Russia Breaking Out?

03/12/09 01:20PM EDT
For the first time in a long time—despite how antithetical it may sounds if you’ve been listening to our “I wouldn’t touch Russia with a ten foot pole” call over the last months—we’re getting bullish on Russia from a trend perspective as the fundamentals are lining up with our multi-factored quantitative models.


Here are the main Macro Factors that line up with this call:

1. Market Performance - The Russian Stock Market (RTS) is up 11.5% from its October lows (or +9.2% since its Nov. low). As reference, major European indices (Germany, France, UK) as well as the SP500 are all trading below their November lows. The RTS, after an intermediate bottom on February 20th, is up 18.4% YTD and up 12.5% March-to-date. These are alpha-generating numbers you cannot afford to ignore.

2. China is the Client - Importantly Russia understands that China is an very important client. On February 18th China announced it will lend $15 Billion to Russia’s state-owned oil firm Rosneft and $10 Billion to pipeline monopoly Transneft. In return the Russian firms ensured China will receives 300,000 barrels of crude a day for 20 years and the completion of the long-awaited extension of Russia’s Siberia-Pacific coast pipeline to China. The agreement will boost Russia’s energy firms who have struggled to raise capital since crude prices crashed since their summer highs last year.
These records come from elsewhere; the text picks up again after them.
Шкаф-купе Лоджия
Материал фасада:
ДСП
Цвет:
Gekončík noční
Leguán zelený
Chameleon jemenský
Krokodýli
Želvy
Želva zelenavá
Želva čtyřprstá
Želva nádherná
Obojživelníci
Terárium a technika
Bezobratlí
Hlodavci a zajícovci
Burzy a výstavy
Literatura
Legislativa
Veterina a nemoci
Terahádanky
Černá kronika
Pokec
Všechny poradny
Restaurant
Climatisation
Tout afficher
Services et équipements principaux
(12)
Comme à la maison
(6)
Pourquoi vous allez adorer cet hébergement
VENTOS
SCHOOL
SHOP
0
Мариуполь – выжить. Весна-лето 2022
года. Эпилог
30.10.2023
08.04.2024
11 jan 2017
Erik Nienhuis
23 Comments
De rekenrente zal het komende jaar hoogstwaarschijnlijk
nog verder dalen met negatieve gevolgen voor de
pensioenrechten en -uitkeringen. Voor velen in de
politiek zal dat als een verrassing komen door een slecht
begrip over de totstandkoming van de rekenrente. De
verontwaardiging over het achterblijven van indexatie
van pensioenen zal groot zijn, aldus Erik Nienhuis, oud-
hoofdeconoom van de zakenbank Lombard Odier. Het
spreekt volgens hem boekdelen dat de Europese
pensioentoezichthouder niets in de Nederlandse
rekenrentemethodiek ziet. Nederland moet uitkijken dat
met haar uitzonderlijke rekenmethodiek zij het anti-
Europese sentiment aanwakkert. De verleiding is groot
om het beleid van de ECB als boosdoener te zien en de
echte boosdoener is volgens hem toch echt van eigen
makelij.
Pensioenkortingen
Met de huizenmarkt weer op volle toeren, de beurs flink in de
The deal signifies that Russia’s export focus (oil and natural gas in particular) have shifted from the West (Europe) to its new market, China. Russia took a sharp hit from the EU in reaction to its decision to turn off natural gas supplies to the Ukraine and most of continental Europe over New Years over contract disputes. EU officials have already formally convened this year to discuss alternate sources of energy; certainly this helps confirms that Russia’s attention for a new market is East.

3. Stability at Home: we’re bullish on a relative basis Russia’s ability to purge itself of the financial crisis. The RTS is down 75.4% since its high on 5/19/09. Russia has mark-to-market pricing and has faced the reality that oil is currently down in the $40-50 range. The market has shown a more stable trading range (a “bottoming”) since January 20th. Equally, the Ruble has stopped going down, a bullish signal for the investors.
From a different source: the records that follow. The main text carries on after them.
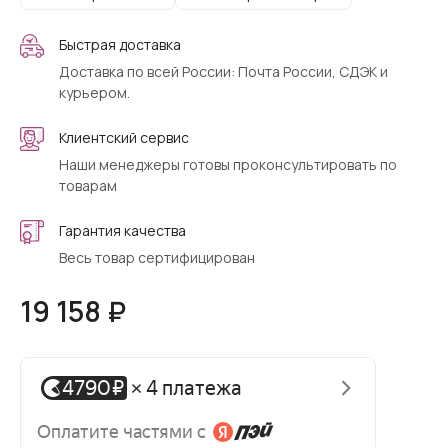
Быстрая доставка
Доставка по всей России: Почта России, СДЭК и
курьером.
Клиентский сервис
Наши менеджеры готовы проконсультировать по
товарам
Гарантия качества
Весь товар сертифицирован
19 158 ₽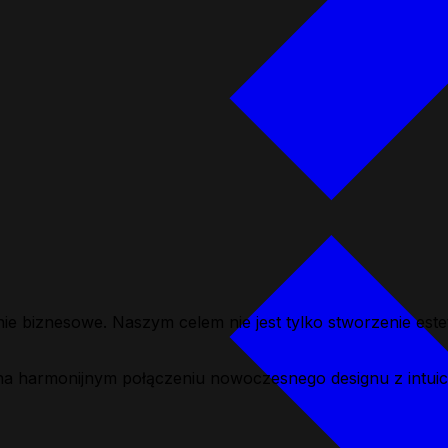
e biznesowe. Naszym celem nie jest tylko stworzenie estet
ę na harmonijnym połączeniu nowoczesnego designu z intuicy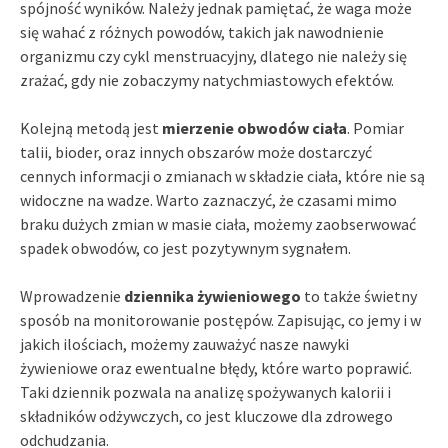
spójność wyników. Należy jednak pamiętać, że waga może
się wahać z różnych powodów, takich jak nawodnienie
organizmu czy cykl menstruacyjny, dlatego nie należy się
zrażać, gdy nie zobaczymy natychmiastowych efektów.
Kolejną metodą jest
mierzenie obwodów ciała
. Pomiar
talii, bioder, oraz innych obszarów może dostarczyć
cennych informacji o zmianach w składzie ciała, które nie są
widoczne na wadze. Warto zaznaczyć, że czasami mimo
braku dużych zmian w masie ciała, możemy zaobserwować
spadek obwodów, co jest pozytywnym sygnałem.
Wprowadzenie
dziennika żywieniowego
to także świetny
sposób na monitorowanie postępów. Zapisując, co jemy i w
jakich ilościach, możemy zauważyć nasze nawyki
żywieniowe oraz ewentualne błędy, które warto poprawić.
Taki dziennik pozwala na analizę spożywanych kalorii i
składników odżywczych, co jest kluczowe dla zdrowego
odchudzania.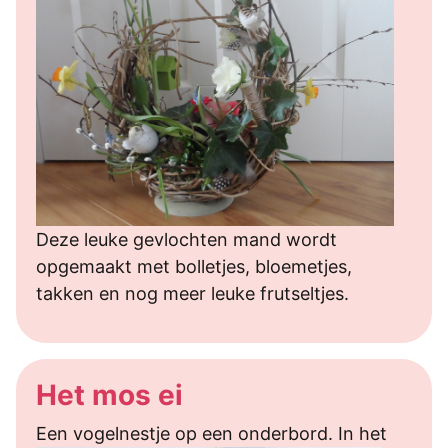
Deze leuke gevlochten mand wordt
opgemaakt met bolletjes, bloemetjes,
takken en nog meer leuke frutseltjes.
Het mos ei
Een vogeln
estje op een onderbord. In het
4. The USD/Oil Equation: with the Ruble signaling more stability in the intermediate term, this is bearish for the USD, which is perversely bullish for global equities and commodity reflation. On a trend basis we see oil breaking out if we can get through the $44.50 line.

What might not be discounted in today’s price is the potential for Russia’s debt credit rating to be downgraded, but our quantitative models are close to signaling an entry point opportunity via the Russian etf - RSX.